┌────────

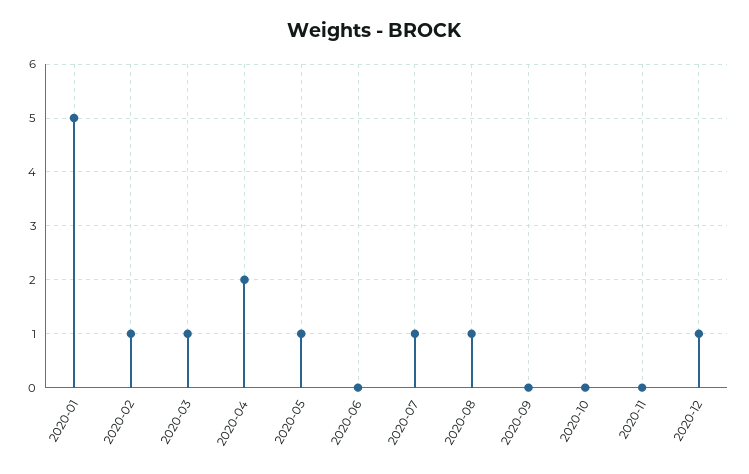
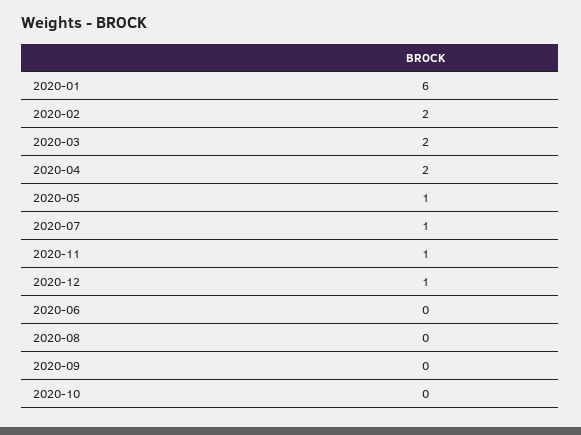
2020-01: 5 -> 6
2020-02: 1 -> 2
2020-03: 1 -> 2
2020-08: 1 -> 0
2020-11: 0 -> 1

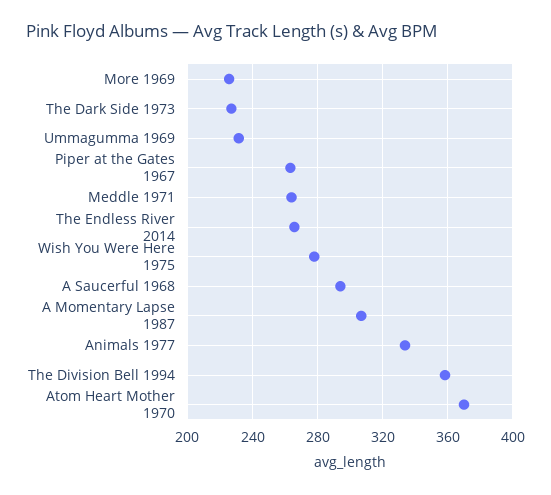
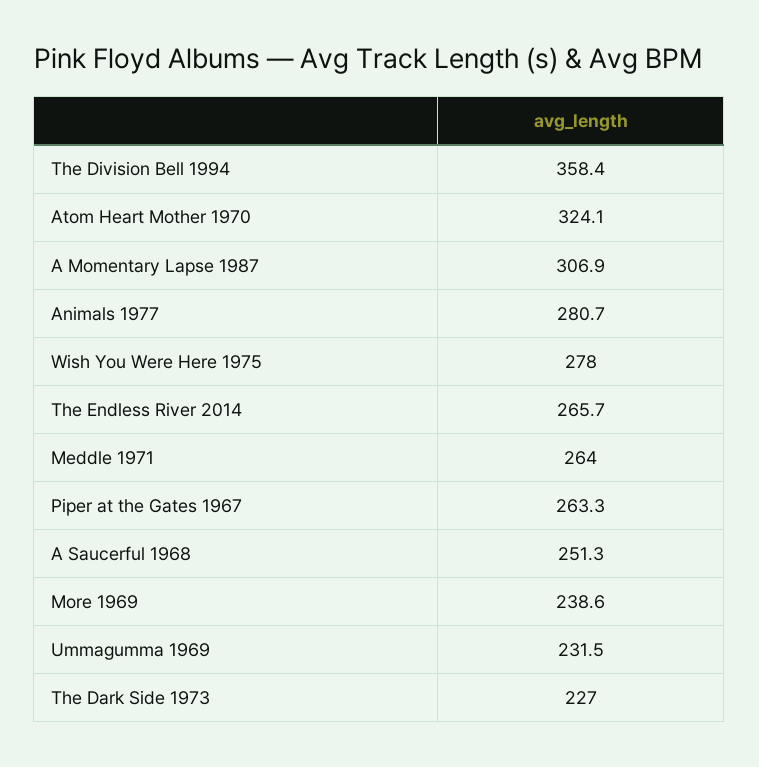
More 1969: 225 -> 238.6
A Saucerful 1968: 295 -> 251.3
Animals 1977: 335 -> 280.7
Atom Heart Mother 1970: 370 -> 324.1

└────────
┌────────

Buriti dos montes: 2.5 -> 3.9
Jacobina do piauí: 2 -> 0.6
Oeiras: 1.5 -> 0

└────────

Problem requirements: Work from the entries above. Set down exactly and only the lines from the line with "2020-03: 1 -> 2" to the line with "Atom Heart Mother 1970: 370 -> 324.1", both included, and leave the pictures out.

Response to the exercise:
2020-03: 1 -> 2
2020-08: 1 -> 0
2020-11: 0 -> 1

More 1969: 225 -> 238.6
A Saucerful 1968: 295 -> 251.3
Animals 1977: 335 -> 280.7
Atom Heart Mother 1970: 370 -> 324.1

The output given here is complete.